Не мог же я обсуждать с ним могучую силу вожделений моей матери. Я сказал:
— Не забудьте допить ром.
Он выпил все до дна. Он сказал:
— Когда она сердилась или когда любила меня, она говорила: «Ах ты, зверь, большой черный зверь!» Таким я себя и чувствую — большим черным зверем.
Марсель вышел из комнаты с оттопыренным на правой ягодице карманом, где лежала пачка стодолларовых бумажек, а часом позже я видел, как он идет по дорожке, неся в руке старенький картонный чемодан. Ярко-красная пижама с вензелем «МИ» осталась, брошенная, в его комнате.
Неделю после этого он никак не давал о себе знать. С «Трианоном» оказалось очень много хлопот. Единственный в отеле, от кого действительно был толк, — это Жозеф (потом он у меня прославился своим ромовым пуншем); что же до повара, мне оставалось только предполагать, что, привыкнув дома к плохому столу, наши гости считают здешнюю стряпню неотъемлемой частью жизни. Он подавал им пережаренные бифштексы и мороженое. Мне самому приходилось жить почти на одних грейпфрутах, потому что их было не так-то легко испортить. Сезон подходил к концу, и я мечтал, что, как только последний гость уедет, повар получит у меня расчет. Правда, где найти ему замену, я понятия не имел — подыскать в Порт-о-Пренсе хорошего повара было дело не простое.

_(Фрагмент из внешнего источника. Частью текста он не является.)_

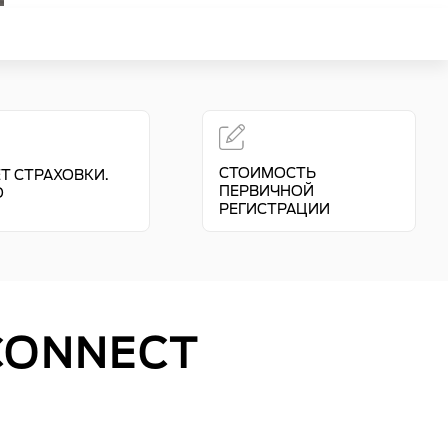
СТОИМОСТЬ
Т СТРАХОВКИ.
ПЕРВИЧНОЙ
О
РЕГИСТРАЦИИ
CONNECT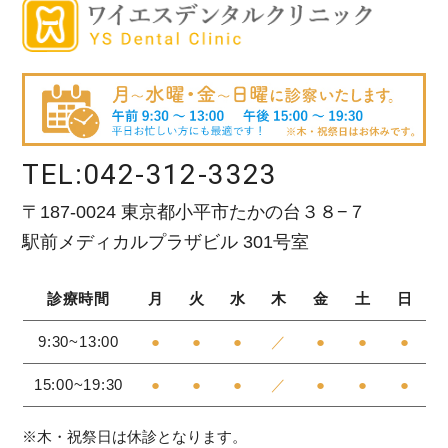
TEL:
042-312-3323
〒187-0024 東京都小平市たかの台３８−７
駅前メディカルプラザビル 301号室
診療時間
月
火
水
木
金
土
日
9:30~13:00
●
●
●
／
●
●
●
15:00~19:30
●
●
●
／
●
●
●
※木・祝祭日は休診となります。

Как-то вечером я вдруг почувствовал сильную потребность забыть о своем отеле и отправился в казино. В те времена, до прихода к власти доктора Дювалье, туристов в Порт-о-Пренсе хватало, и три рулетных стола не бездействовали. Снизу, из ночного клуба, туда доносилась музыка, случалось, что дамы в вечерних туалетах, уставшие от танцев, приводили к рулетке своих партнеров. По-моему, нет в мире женщин красивее гаитянок, и там встречались такие лица и такие фигуры, которые принесли бы целое состояние их обладательницам в любой западной столице. И как всегда, лишь только я попадал в казино, мне казалось, что тут может случиться все, что угодно. «Девственность теряют только раз», я же потерял свою в тот зимний день в Монте-Карло.

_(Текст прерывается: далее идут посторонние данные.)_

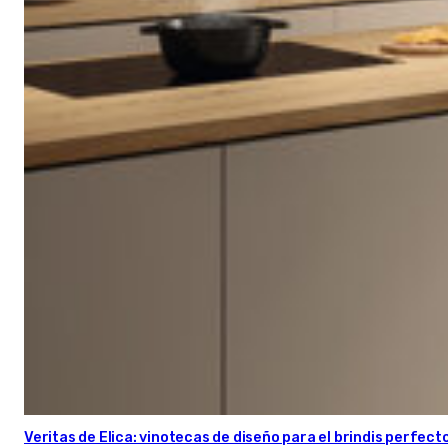
Veritas de Elica: vinotecas de diseño para el brindis perfect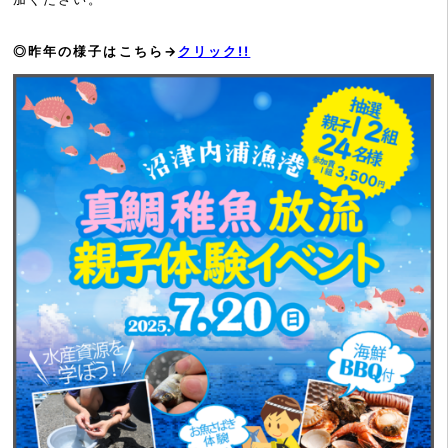
◎昨年の様子はこちら→
クリック!!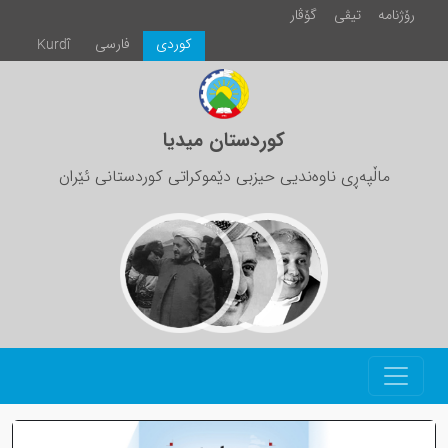
رۆژنامە
تیڤی
گۆڤار
كوردی
فارسی
Kurdî
کوردستان میدیا
ماڵپەڕی ناوەندیی حیزبی دێموکراتی کوردستانی ئێران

Я играл уже несколько минут и вдруг увидел, что за тем же столом сидит Марсель. Можно было пересесть за другой, но мне как раз повезло — вышло en plein [24]. У меня есть примета, что за один вечер удача бывает только за одним столом, и в тот вечер я, видимо, напал на этот счастливый стол, так как за первые же двадцать минут выиграл сто пятьдесят долларов. Я поймал взгляд молодой европейской женщины, сидевшей напротив. Она улыбнулась мне и стала повторять мои ставки, сказав что-то своему спутнику — толстяку с огромной сигарой, который снабжал ее фишками, а сам не играл. Но стол, принесший мне такую удачу, оказался несчастливым для Марселя. Нам случалось ставить в один и тот же квадрат, и тогда я проигрывал. Я стал выжидать, пока он не сделает ставки, и только потом вступал в игру; женщина, разгадавшая эту хитрость, последовала моему примеру. Мы с ней словно танцевали шаг в шаг, не касаясь друг друга, как в малайском рон-рон. Мне это нравилось, потому что она была хорошенькая и потому что я вспомнил Монте-Карло. Что же касается толстяка, с ним разберемся позднее. Может быть, он тоже имеет отношение к Индокитайскому банку.